Trecho dado:
= = = =

Numa altura de sua análise (p. 173), a autora refere-se ao que chama de resíduos literários da época, os quais, para ela, encontram-se carregados de significados e interessam não somente ao pesquisador, mas, sobretudo, ao homem que se aproveita deles criativamente. Lembra Cabanãs, numa alusão a Cacaso, que Mattoso, em certa ocasião, teria afirmado encarar a poesia como uma maneira de passar o tempo e de se ocupar, apontando aí uma das possibilidades de encaixe dessa poética.

         "E parodiando continuamos" é o intertítulo no qual Teresa desenvolve brilhante explanação sobre o ato de criar, na poesia. Ela cita uma crítica que consideraria qualquer procedimento imitativo uma"canibalização ao acaso", uma'literatura social de recheio': uma manobra de engenharia social que ajuda a reprimir nossas angústias e em virtude da qual essa literatura até seria bem-vista pelo establishment" (p. 170). Esse é um dos pontos levantados por Cabanas para alinhavar as reflexões acerca do que é tomado como imediatismo, escassa elaboração pragmática, caráter dispersivo e espontâneo, desorganização e desorientação que parecem orientar a poética, em síntese, uma espécie de "geleia real".

= = = =

Itens:

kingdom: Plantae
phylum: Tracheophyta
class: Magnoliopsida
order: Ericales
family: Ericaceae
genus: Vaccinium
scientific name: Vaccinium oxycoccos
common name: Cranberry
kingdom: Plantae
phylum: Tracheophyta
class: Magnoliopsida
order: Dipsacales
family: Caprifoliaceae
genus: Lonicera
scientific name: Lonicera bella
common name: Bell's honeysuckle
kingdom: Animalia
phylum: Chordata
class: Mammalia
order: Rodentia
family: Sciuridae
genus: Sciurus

= = = =

Pedido 1: Traduza para o inglês a seguinte frase do trecho sobre a poética de Mattoso: "Lembra Cabanãs, numa alusão a Cacaso, que Mattoso, em certa ocasião, teria afirmado encarar a poesia como uma maneira de passar o tempo e de se ocupar, apontando aí uma das possibilidades de encaixe dessa poética."
Pedido 2: Reescreva de forma mais breve o parágrafo do trecho sobre a poética de Mattoso que começa com "Numa altura de sua análise", mantendo as informações principais.
Pedido 3: Dê continuidade ao trecho sobre a poética de Mattoso a partir do ponto em que ele termina.
As linhas não têm nenhuma relação com o trecho.

Resposta do exercício 1: Cabanãs recalls, in an allusion to Cacaso, that Mattoso reportedly stated on one occasion that he viewed poetry as a way of passing the time and keeping busy, pointing there to one of the possible ways of situating this poetics.

Resposta do exercício 2: Na p. 173, a autora trata dos resíduos literários da época. Para ela, esses resíduos são carregados de significados e interessam não só ao pesquisador, mas sobretudo a quem os aproveita criativamente. Com uma alusão a Cacaso, Cabanãs lembra que Mattoso teria dito ver a poesia como um modo de passar o tempo e de se ocupar. Nisso ela aponta uma das possibilidades de encaixe dessa poética.

Resposta do exercício 3:
         Cabanas afirma ter sido Heloísa Buarque a lhe dar a deixa para encontrar respostas diante da expressão (meio pergunta, meio resposta) "que poesia é essa?!",referindo-se à poesia marginal. E aí diz:"marginalidade literária do grupo [que] tem origem - e acredito que se explique, em última análise - na forma como esses poetas percebem, reagem e encaram a vivência cotidiana através de modos nem sempre necessariamente conscientes" (p. 176). Nesse ponto Cabanas vale-se de Laclau para tratar, principalmente, de "representatividade", termo que caracteriza o modo de proceder da sociedade moderna, de Scarpit,a propósito dos momentos de crise que as vanguardas desvelam, e ainda de Vattimo, com a chamada "astúcia tática", uma atitude que responde à transformação das condições de vida com o advento da sociedade de consumo massificada.

         Continuando sua análise, com autores como Hall, Mattoso, Certeau, Plaza, Hollanda e Pereira, Miccolis, dentre outros, Cabanas aponta as razões "do abandono, por parte des¬sas manifestações [marginais], da conhecida programática totalizante, tradicionalmente projetada para atingir as altas esferas detentoras do poder, dentro do que, sem dúvida, mostra-se como uma ação estratégica, isto é, de longo alcance e duração" (p. 183).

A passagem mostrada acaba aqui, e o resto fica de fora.